Figure 5

Data subsets with homogeneous pressure approximate Poissonian statistics. High-wind velocity persistence statistics, \(v\ge 12\,{\rm{m}}/{\rm{s}}\), is analyzed at Alpha Ventus, based on the downscaled ERA-Interim data from 1980–2010⁴⁶. Three different data sets are compared: First, the original data, consisting of 31 years of measurements is split into 31 equally sized data sets, based on the year it was recorded (Data: Year). Alternatively, the data is split based on approximately homogeneous f-parameter (Data: f-parameter). Finally, this is compared to an artificial Poissonian process with return times as estimated from the exponential distribution, generating an equal number of data points (Poisson). The q-values of the full sets are indicated by colored lines at the sides, both for the real data as well as the Poissonian process. The full data q-value is larger than the q-values of most subsets.
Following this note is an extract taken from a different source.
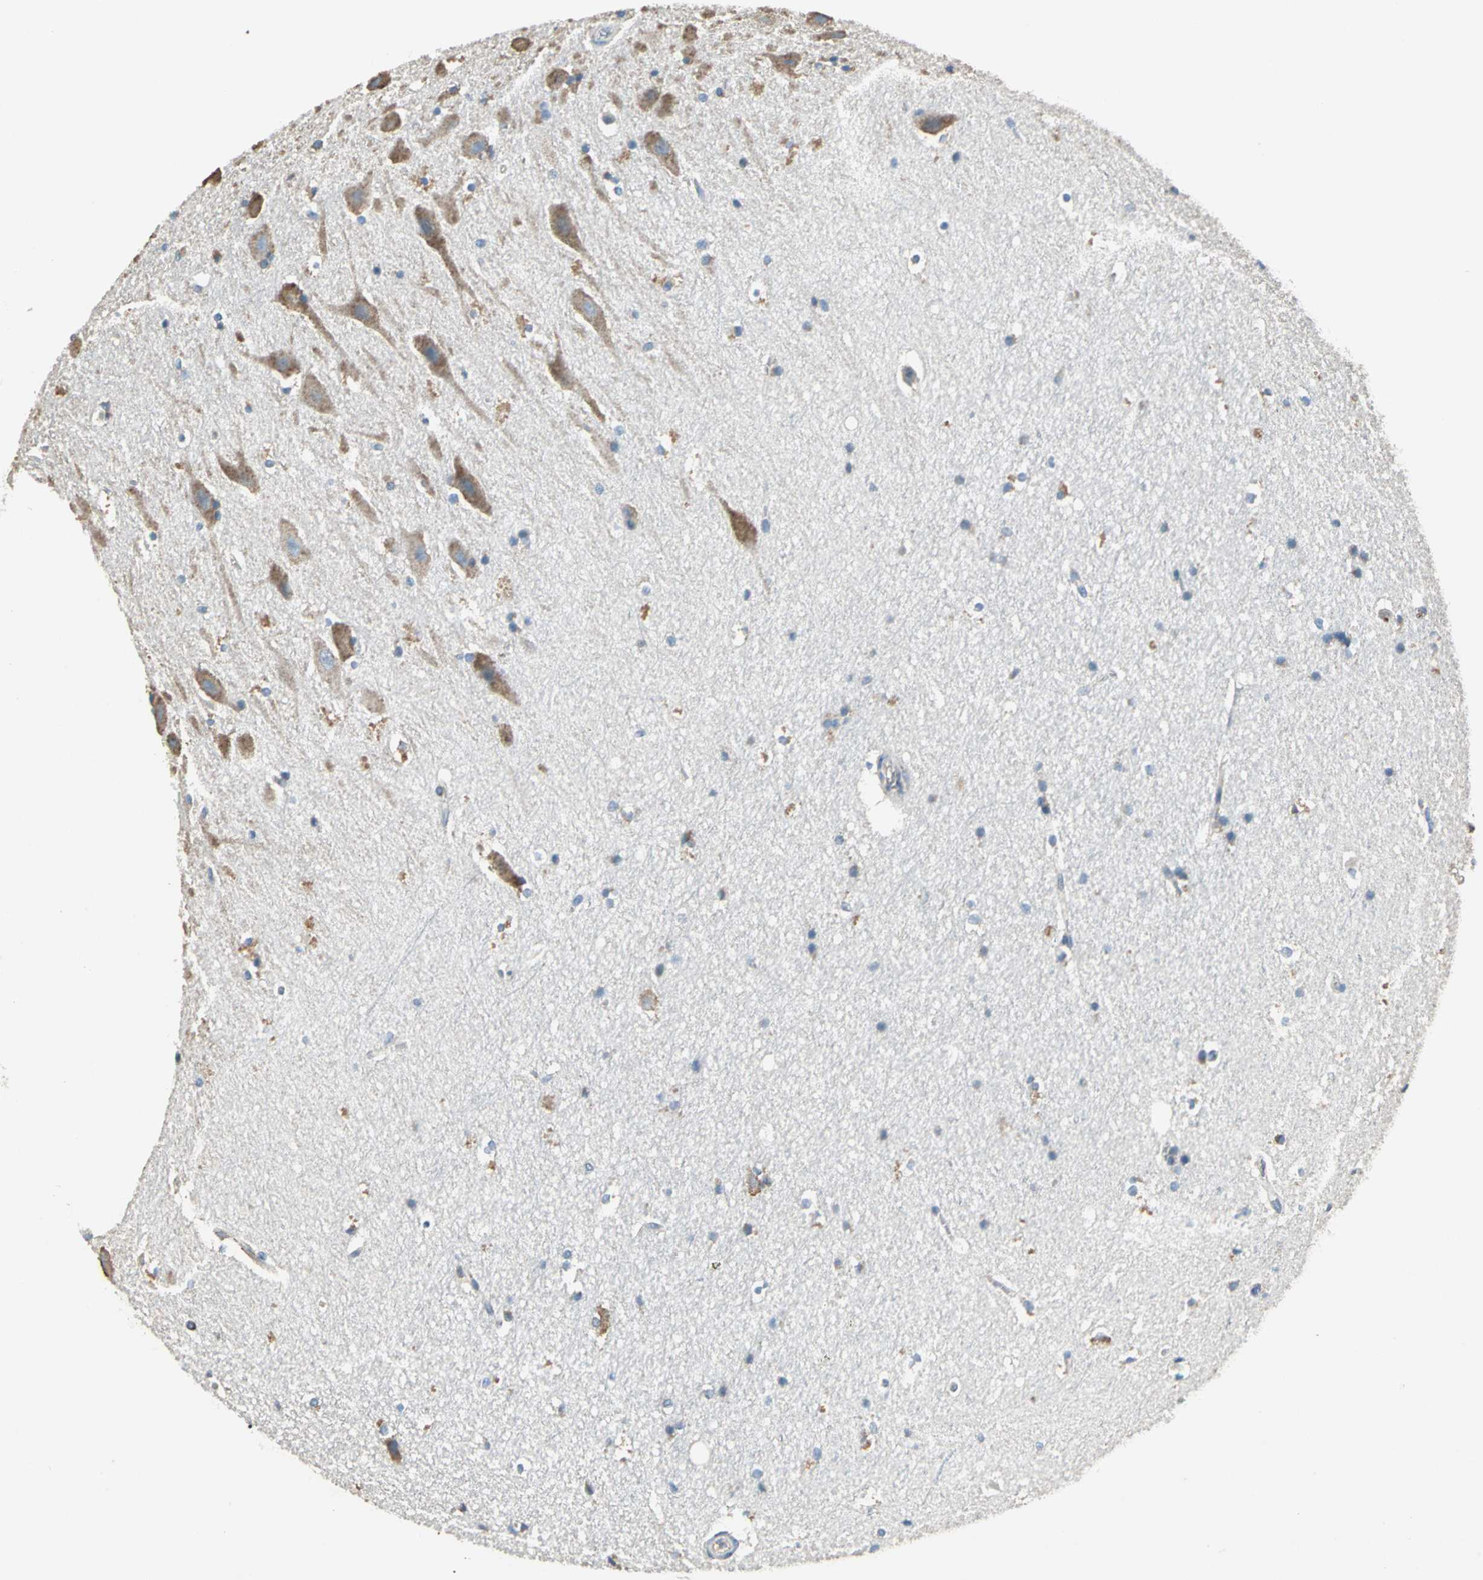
{"staining": {"intensity": "moderate", "quantity": "25%-75%", "location": "cytoplasmic/membranous"}, "tissue": "hippocampus", "cell_type": "Glial cells", "image_type": "normal", "snomed": [{"axis": "morphology", "description": "Normal tissue, NOS"}, {"axis": "topography", "description": "Hippocampus"}], "caption": "Glial cells demonstrate medium levels of moderate cytoplasmic/membranous staining in about 25%-75% of cells in normal hippocampus.", "gene": "HEPH", "patient": {"sex": "female", "age": 19}}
Furthermore, splitting the data arbitrarily according to calendar years leads to more values at large q than if the data is conditioned on the f-parameter. Conditioning on the f-parameter approximates the Poisson distribution much better than yearly conditioning, when computing the Wasserstein distance⁶⁴ of the distributions. The box plot gives the median as a black line, the 25% to 75% quartile as a yellow box and minimum and maximum value as the whiskers.